Yes I’m aware of the anecdotes, of the many women who have lived well beyond that five year from metastatic diagnosis mark. And I am aware that many would prefer not to be viewed as a dead woman walking—would prefer to concentrate on living. I’m not discussing that, merely stating that I know such a diagnosis would severely limit the likelihood of reaching old age. Because I think there are so many who do NOT know this.

I do not know how I would handle a metastatic recurrence. One of the socially UNacceptable lessons I learned from cancer is that it is useless for me to say I’d know what I’d do or how I’d feel if a situation were different. I do know that I do not want to know.

I think this knowledge of limited life span should be enough for anyone to understand why a recurrence is such a huge fear, such a cause of anxiety. It should also explain why I cannot count on previous experience. The idea of “you’ve done cancer before, so you know you can do it again” concept does not apply to a metastatic recurrence scenario—at least for me.

Of course there are many other differences that I am thankfully only aware of because I read other bloggers who describe them. Differences like, frequency of doctor visits and scans, being in treatment permanently, switching to a new drug every time the current one stops working, and I’m sure there are more. How can these things even compare to that first cancer experience? For me, they do not.

Even worse, the incident last summer reinforced for me the awareness that most people do not even understand that treatment for Stage 4 (when a cancer has already metastasized by initial diagnosis—see note below) is vastly different for those of us who “caught it early”. The experience is different for ALL the “metsters”, regardless of if metastasis was found the first, second, or third time round. Thankfully I am not in that group, so I do not have the right to try and describe it. I’m guessing anyone who reads my piddlin’ blog already reads blogs by those who can articulate the experience. (Anyone who has other blogs or sites communicating the metastatic experience, feel free to leave links in comments, if you are so inclined).

I wish I’d brought up all these points to the person who tried to assure me that since I’d done cancer before, I knew what to expect, and that should reduce my anxiety. It only heightened my anxiety. That person is no longer in my life (for other reasons). I’ll make sure all those who do remain in my life, or enter it in the future, understand that the next time round, would not be the same for me, at least. Metastatic cancer is a completely different animal in CancerLand, and I’ll try to do my part to make that clear to those who just do not “get it”, to the best of my curmudgeonly ability.
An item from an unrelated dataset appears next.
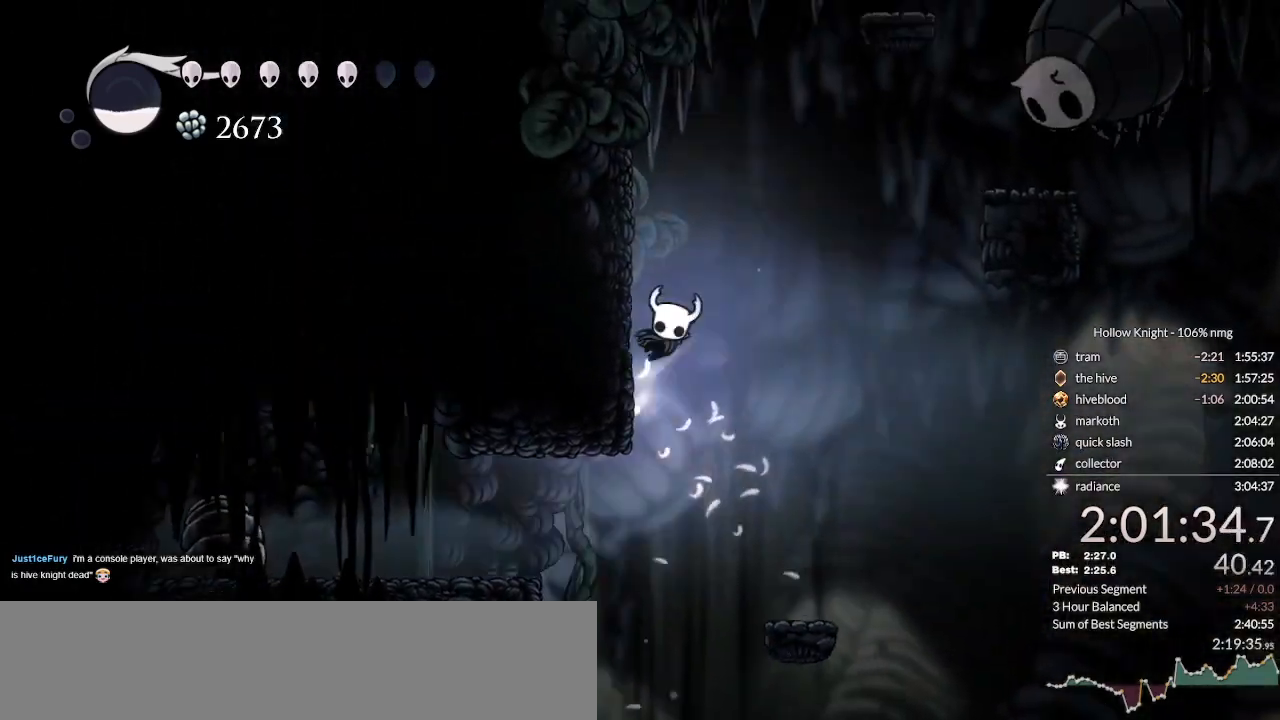
{"keys": ["jump", "right"], "events": [[267, "jump", "up"], [300, "jump", "down"], [367, "right", "down"], [400, "left", "up"]]}
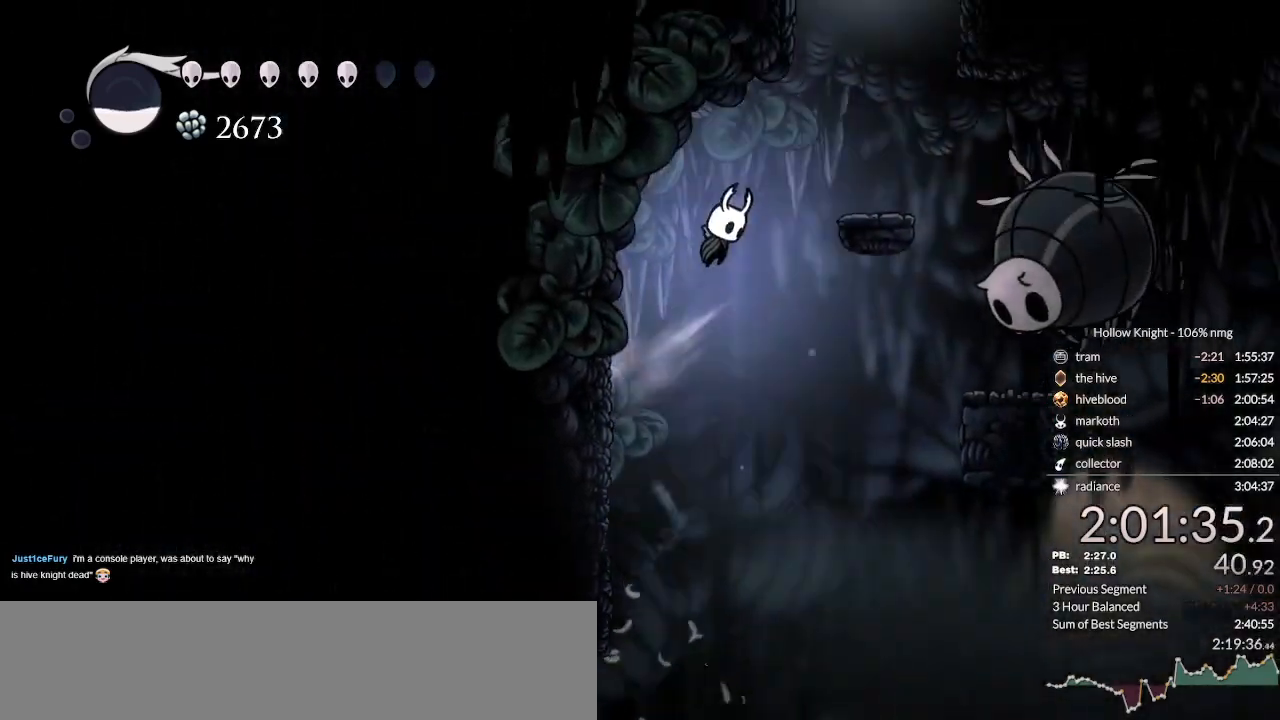
{"keys": ["jump", "right"], "events": [[167, "jump", "up"], [200, "jump", "down"]]}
Note: See here for explanation of difference between Stage 4 and metastatic breast cancer. Also find in this article information about how statistics and data do not accurately reflect metastatic recurrence. Another note about deaths not always being attributed to MBC: “Another quarter-million Americans are estimated to be waiting in the wings. I say “estimated” because no one is required to report a metastatic diagnosis. Death certificates normally report symptoms such as “respiratory failure,” not the actual disease. We are literally uncounted.” from As I Lay Dying by Becklund.

Addendum: I rarely write about MBC because I can only speak for myself, and only write from my POV–so I never want to come off as someone worried & whining about what MIGHT happen, when those with MBC are worried about what HAS happened. So I hope everyone with MBC who reads this understands that is the spirit behind the post.